● Exercise prompt:
Continue the biography of kapa haka performer Taini Morrison, beginning directly after its final sentence.
** Text under study follows **
New Zealand kapa haka performer (1958–2009)

Taini Hannah Merenia Morrison (c. 1958 – 8 June 2009) was a kapa haka performer in New Zealand.

==Career==

=== Te Matarae-i-o-Rehu ===
She was well noted for her love and passion for the 'old ways'. A leader and one of the founding members of the award-winning Māori performing group, Te Matarae-i-o-Rehu, Morrison played a crucial part in the group's award-winning performance at the 2002 Te Matatini Festival. As well as performing on national and international stages, she also taught at Rotorua Primary School.

=== Māori Performing Arts ===
Taini Morrison has had a crucial influence on modern day Māori Performance. She has paved the way for many of New Zealand's top female performing arts members. She has been referred to by fellow group leader, Wetini Mitai-Ngatai, for her passion for kapa haka and love of the old ways. He also describes her by adding, "Mana and presence just oozed out of her. She was with the group almost since its inception. She was a great leader with a strong personality, I will miss her so much."

===Wider Community===
Besides performing, she also taught at Rotorua Primary School for six years. She was renowned for helping out the local people. Her work with the school went as far as working and helping the children enhance their reading and oral abilities. She made it her mission to make sure that every child had an opportunity to do well in the world. She would spend hours at school and at home coming up with more and more ways for her to be able to help these children. Her work in the local Rotorua area has been evident as the School Principal, Mr John Naera goes on to say:
"In the past few years, she had taken over the Ngati Whakaue Enrichment Unit working with children to enhance their reading and oral learning,"
"She had a passion for ensuring our Maori children got every opportunity to succeed. That passion for our youth will be sorely missed."

She was a well recognised mentor to the young children at the school. She treated everyone like whānau no matter what the situation with the parents was. She was always welcoming to new people.
** End of Text under study **
** Record set follows **
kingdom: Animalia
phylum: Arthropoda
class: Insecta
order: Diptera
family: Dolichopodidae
** End of Record set **
** Record set follows **
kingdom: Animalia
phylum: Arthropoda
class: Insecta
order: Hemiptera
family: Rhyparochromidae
** End of Record set **
** Record set follows **
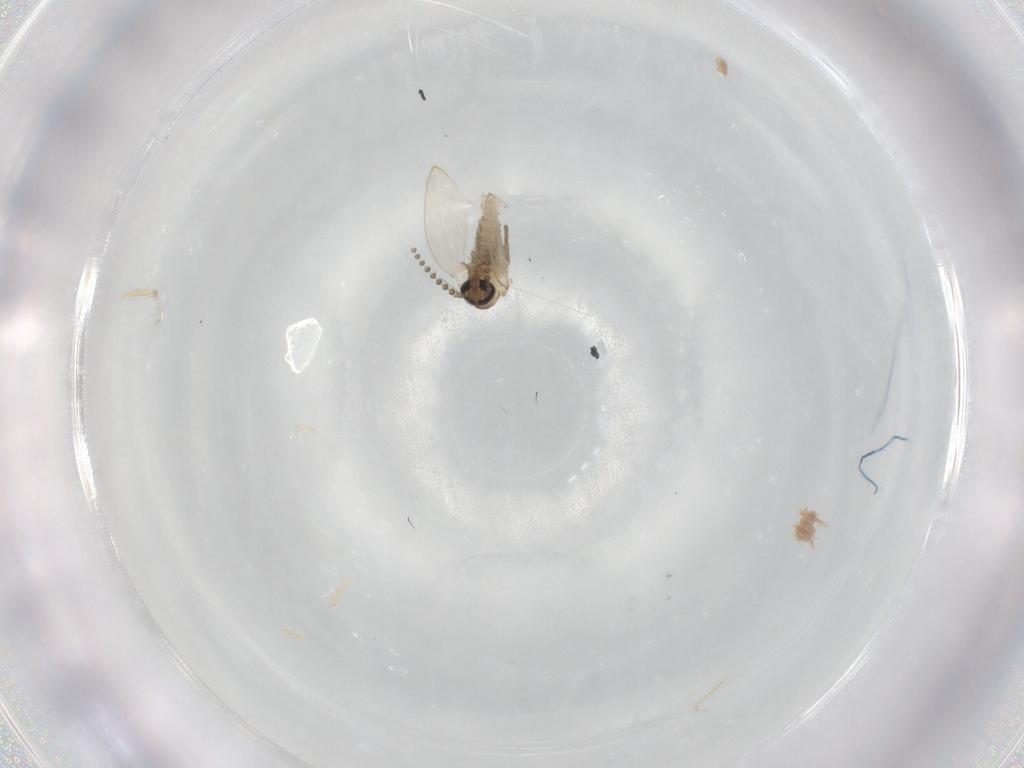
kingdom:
** End of Record set **
● Answer to this exercise:
==Death==
On the early morning of 8 June 2009, Morrison was pronounced dead from a suspected heart condition. The local community, education centres, government leaders and family members were shocked to hear of the news. Co-leader of the Māori Party Dr. Pita Sharples said:
“I knew Taini from her work with cultural groups throughout Te Arawa, most notably as co-leader of Te Matarae I Ōrehu,”

“Her stunning leadership of the triumphal return of Te Arawa to Te Matatini was enough to win Taini the title of Kaitātaki Wahine Toa this year. She performed to a very high standard, with great integrity. To many Māori women, Taini was the icon of expression of performing arts.”

Another Māori Party MP, Te Ururoa Flavell, also made remarks on Morrison saying:
"Taini was a mana wahine who epitomised on and off the stage ‘te ihi, te wehi, te mana"
Her body was taken to her family marae of Te Papa-i-o-uru at Ohinemutu at 11am. A funeral service was held on the next Thursday.

==Personal life==
Taini Morrison was part of the talented Morrison family. She was the niece of legendary New Zealand singer Sir Howard Morrison and sister of the internationally acclaimed actor Temuera Morrison. She was of Ngāti Whakaue, Te Arawa descent. She was married to Tawhiao Hare of Patuheuheu, Waiohau. They had two children, Miriama and Te Wharekotua, and three grandchildren belonging to their eldest child, Miriama.